TO DO = Reproduce the records below, putting "Write out" in place of every "Transcribe" and leaving all other text unchanged.

THE RECORDS =
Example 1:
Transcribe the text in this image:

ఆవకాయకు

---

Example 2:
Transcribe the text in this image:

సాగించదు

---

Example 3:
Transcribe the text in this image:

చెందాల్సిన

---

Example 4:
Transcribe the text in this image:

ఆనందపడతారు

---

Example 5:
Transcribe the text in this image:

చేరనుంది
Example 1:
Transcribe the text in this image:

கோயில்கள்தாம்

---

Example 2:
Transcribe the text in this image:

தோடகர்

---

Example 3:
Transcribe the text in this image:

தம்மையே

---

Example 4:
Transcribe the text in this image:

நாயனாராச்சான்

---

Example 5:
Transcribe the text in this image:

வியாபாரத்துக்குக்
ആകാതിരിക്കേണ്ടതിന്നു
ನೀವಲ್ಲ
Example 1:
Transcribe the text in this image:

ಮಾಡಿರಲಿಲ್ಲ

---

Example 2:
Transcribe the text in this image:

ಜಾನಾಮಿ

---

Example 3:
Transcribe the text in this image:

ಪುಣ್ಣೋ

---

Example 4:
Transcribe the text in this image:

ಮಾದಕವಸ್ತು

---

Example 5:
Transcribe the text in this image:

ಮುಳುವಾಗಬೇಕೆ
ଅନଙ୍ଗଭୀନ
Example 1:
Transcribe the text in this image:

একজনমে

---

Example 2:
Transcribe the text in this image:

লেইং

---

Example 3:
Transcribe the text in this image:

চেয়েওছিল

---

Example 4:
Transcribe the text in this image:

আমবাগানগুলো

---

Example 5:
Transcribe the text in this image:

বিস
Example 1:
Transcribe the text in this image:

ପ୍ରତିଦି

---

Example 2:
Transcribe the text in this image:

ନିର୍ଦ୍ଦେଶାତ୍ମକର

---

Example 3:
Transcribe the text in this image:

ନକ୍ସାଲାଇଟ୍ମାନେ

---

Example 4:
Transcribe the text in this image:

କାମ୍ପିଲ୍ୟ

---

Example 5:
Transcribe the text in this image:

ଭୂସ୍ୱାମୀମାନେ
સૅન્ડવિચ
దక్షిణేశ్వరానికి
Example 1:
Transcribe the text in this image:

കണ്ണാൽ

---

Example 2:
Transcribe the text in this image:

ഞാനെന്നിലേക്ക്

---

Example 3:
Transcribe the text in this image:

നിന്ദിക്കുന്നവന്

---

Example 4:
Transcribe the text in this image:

SOLUTION TO THIS PROBLEM =
Example 1:
Write out the text in this image:

ఆవకాయకు

---

Example 2:
Write out the text in this image:

సాగించదు

---

Example 3:
Write out the text in this image:

చెందాల్సిన

---

Example 4:
Write out the text in this image:

ఆనందపడతారు

---

Example 5:
Write out the text in this image:

చేరనుంది
Example 1:
Write out the text in this image:

கோயில்கள்தாம்

---

Example 2:
Write out the text in this image:

தோடகர்

---

Example 3:
Write out the text in this image:

தம்மையே

---

Example 4:
Write out the text in this image:

நாயனாராச்சான்

---

Example 5:
Write out the text in this image:

வியாபாரத்துக்குக்
ആകാതിരിക്കേണ്ടതിന്നു
ನೀವಲ್ಲ
Example 1:
Write out the text in this image:

ಮಾಡಿರಲಿಲ್ಲ

---

Example 2:
Write out the text in this image:

ಜಾನಾಮಿ

---

Example 3:
Write out the text in this image:

ಪುಣ್ಣೋ

---

Example 4:
Write out the text in this image:

ಮಾದಕವಸ್ತು

---

Example 5:
Write out the text in this image:

ಮುಳುವಾಗಬೇಕೆ
ଅନଙ୍ଗଭୀନ
Example 1:
Write out the text in this image:

একজনমে

---

Example 2:
Write out the text in this image:

লেইং

---

Example 3:
Write out the text in this image:

চেয়েওছিল

---

Example 4:
Write out the text in this image:

আমবাগানগুলো

---

Example 5:
Write out the text in this image:

বিস
Example 1:
Write out the text in this image:

ପ୍ରତିଦି

---

Example 2:
Write out the text in this image:

ନିର୍ଦ୍ଦେଶାତ୍ମକର

---

Example 3:
Write out the text in this image:

ନକ୍ସାଲାଇଟ୍ମାନେ

---

Example 4:
Write out the text in this image:

କାମ୍ପିଲ୍ୟ

---

Example 5:
Write out the text in this image:

ଭୂସ୍ୱାମୀମାନେ
સૅન્ડવિચ
దక్షిణేశ్వరానికి
Example 1:
Write out the text in this image:

കണ്ണാൽ

---

Example 2:
Write out the text in this image:

ഞാനെന്നിലേക്ക്

---

Example 3:
Write out the text in this image:

നിന്ദിക്കുന്നവന്

---

Example 4:
Write out the text in this image:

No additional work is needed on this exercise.